(CONSIGNE)
Répondez aux questions suivantes d'après le texte sur l'AI Act :
1. À quelle date le Règlement européen sur l'intelligence artificielle a-t-il été adopté ?
2. Dans quels domaines les fournisseurs de systèmes d'IA sont-ils soumis à des obligations particulières ?
3. Quels éléments le règlement vise-t-il à concilier ?

───── EXTRAIT FOURNI ─────

AI Act : quelles obligations pour les fournisseurs de systèmes d’IA à haut risque ?
Ce qu’il faut retenir
Le Règlement européen sur l’intelligence artificielle (ou “AI Act”), adopté le 13 juin 2024, marque une avancée déterminante dans l’encadrement des technologies d’IA dans l’UE. Les fournisseurs de systèmes d’IA sont soumis à des obligations particulières en matière de conformité, de gouvernance, de sécurité et de transparence concernant le développement et la mise sur le marché de systèmes d’IA. Ce premier article est une synthèse sur les obligations concernant les fournisseurs de systèmes d’IA à haut risque.
Le Règlement européen sur l’intelligence artificielle (ou “AI Act”), adopté le 13 juin 2024, marque une avancée déterminante dans l’encadrement des technologies d’IA dans l’UE. (1) Le règlement vise à concilier innovation technologique, protection des droits fondamentaux et sécurité juridique pour les acteurs économiques.

───── DONNÉES FOURNIES ─────

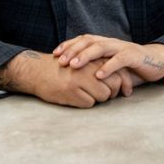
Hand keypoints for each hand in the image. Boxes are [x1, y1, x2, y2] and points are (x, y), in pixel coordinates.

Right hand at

─────

(RÉPONSE)
1. Le 13 juin 2024.
2. En matière de conformité, de gouvernance, de sécurité et de transparence.
3. L'innovation technologique, la protection des droits fondamentaux et la sécurité juridique pour les acteurs économiques.